Task goal
Read through the material below and find each line that has the word "pixels"; copy it.

Source data
%%

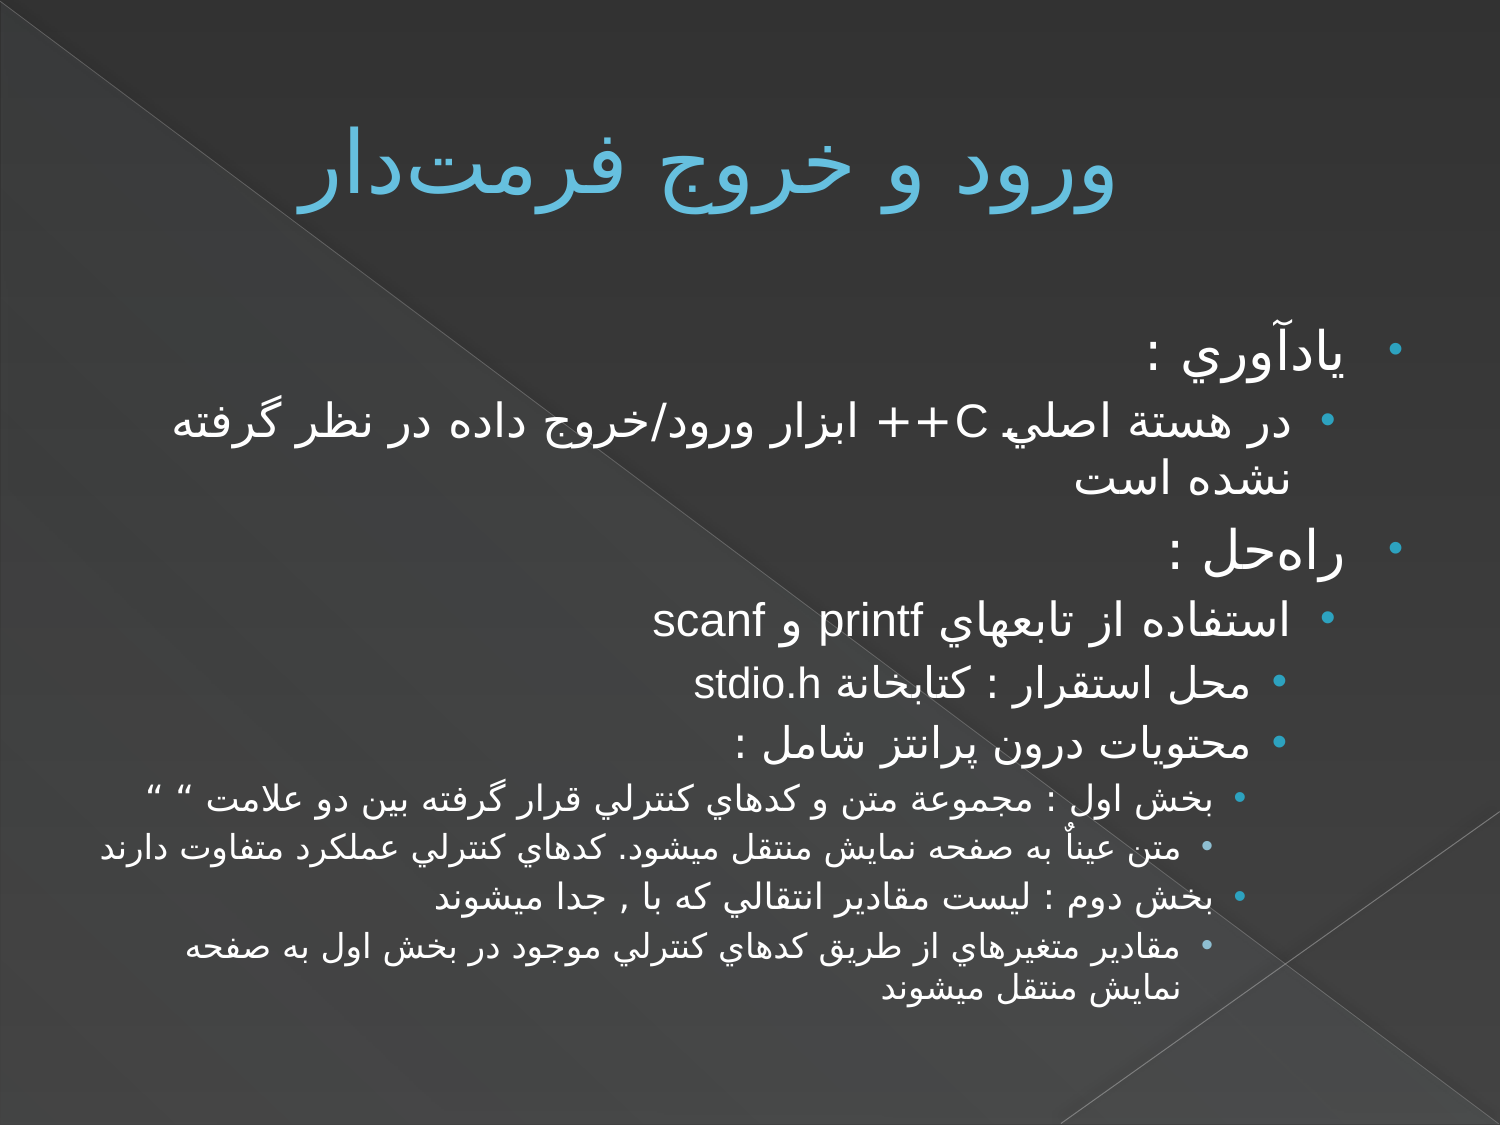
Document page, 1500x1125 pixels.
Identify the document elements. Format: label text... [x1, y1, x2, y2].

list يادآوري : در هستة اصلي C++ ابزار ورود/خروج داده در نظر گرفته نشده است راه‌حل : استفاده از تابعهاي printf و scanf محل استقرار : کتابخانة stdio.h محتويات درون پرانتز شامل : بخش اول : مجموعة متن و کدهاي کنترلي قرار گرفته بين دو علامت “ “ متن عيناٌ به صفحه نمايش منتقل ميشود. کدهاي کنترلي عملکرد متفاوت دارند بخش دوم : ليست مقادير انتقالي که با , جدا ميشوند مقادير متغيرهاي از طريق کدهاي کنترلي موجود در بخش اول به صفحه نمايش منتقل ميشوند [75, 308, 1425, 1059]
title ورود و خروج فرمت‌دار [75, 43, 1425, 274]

%%
%%

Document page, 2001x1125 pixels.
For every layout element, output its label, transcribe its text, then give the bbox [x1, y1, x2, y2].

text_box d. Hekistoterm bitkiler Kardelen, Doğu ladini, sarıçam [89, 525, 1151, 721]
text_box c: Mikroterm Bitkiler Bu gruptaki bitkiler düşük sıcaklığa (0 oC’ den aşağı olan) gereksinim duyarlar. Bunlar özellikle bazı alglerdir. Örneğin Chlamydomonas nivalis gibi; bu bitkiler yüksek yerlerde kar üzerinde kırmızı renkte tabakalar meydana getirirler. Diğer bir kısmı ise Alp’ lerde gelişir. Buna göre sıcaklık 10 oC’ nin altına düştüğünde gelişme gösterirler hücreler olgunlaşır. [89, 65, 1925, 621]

%%
%%

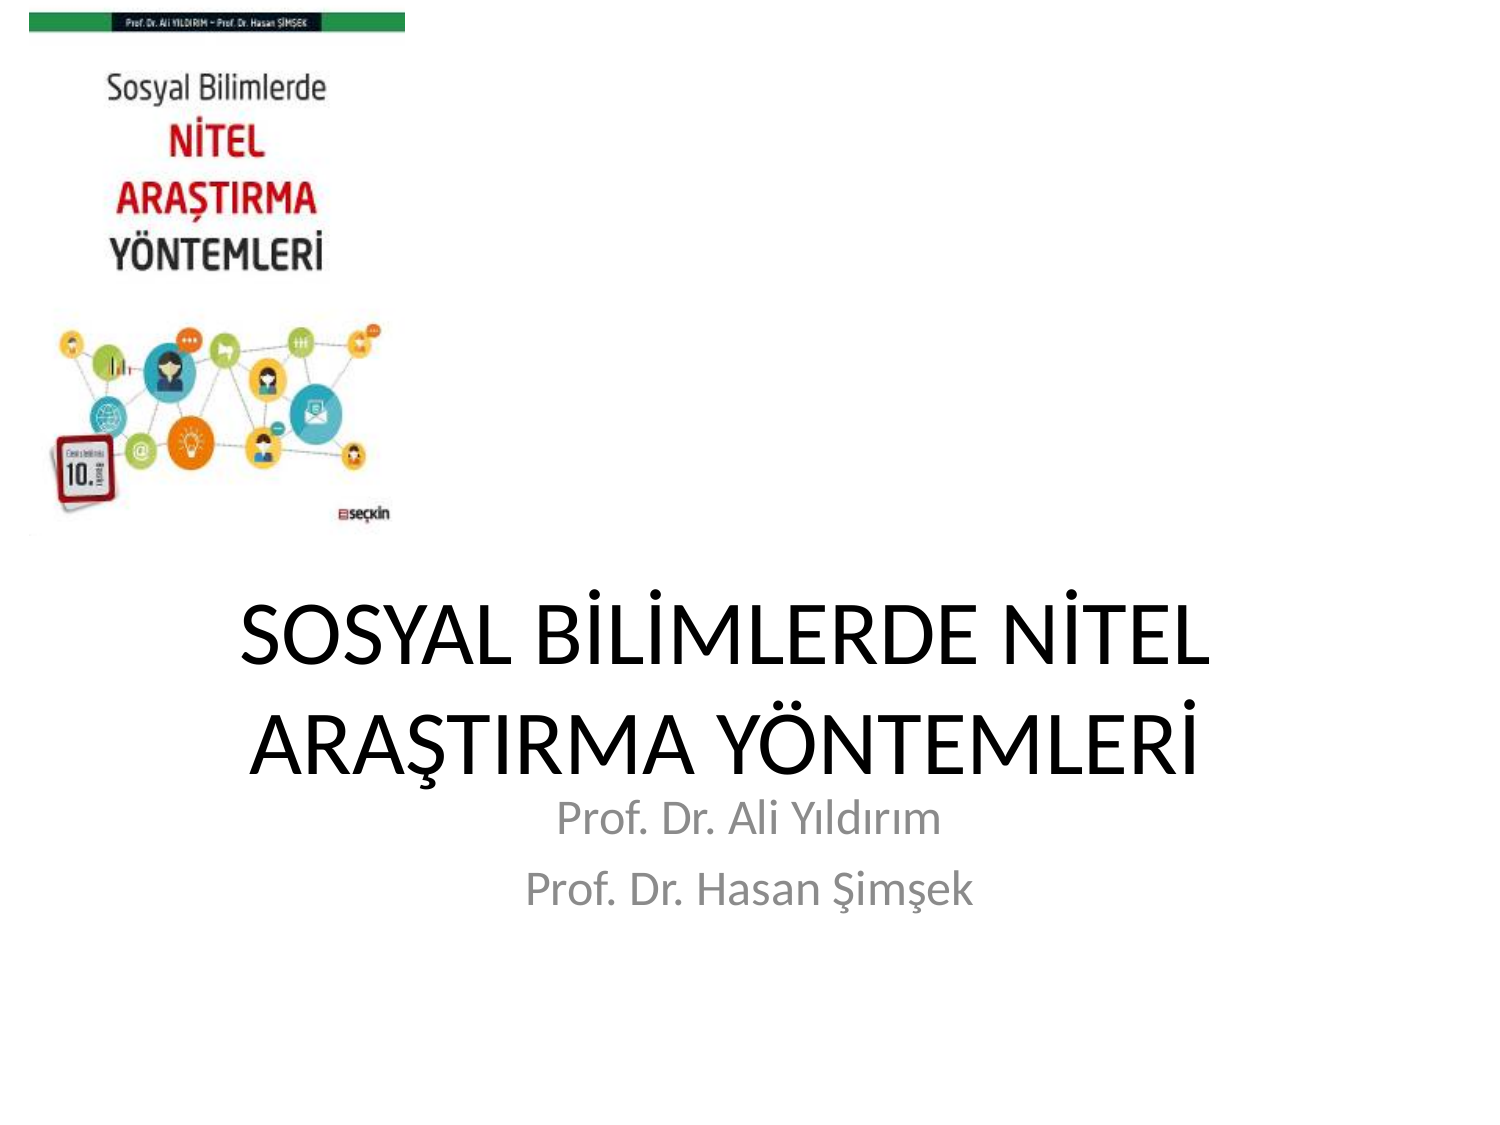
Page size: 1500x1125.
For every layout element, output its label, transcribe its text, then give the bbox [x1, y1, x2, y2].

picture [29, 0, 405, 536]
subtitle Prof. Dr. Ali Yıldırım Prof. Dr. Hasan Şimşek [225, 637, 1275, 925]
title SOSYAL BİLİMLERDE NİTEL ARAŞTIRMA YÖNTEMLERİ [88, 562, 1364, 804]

%%

Output for this task
Document page, 1500x1125 pixels.
Document page, 2001x1125 pixels.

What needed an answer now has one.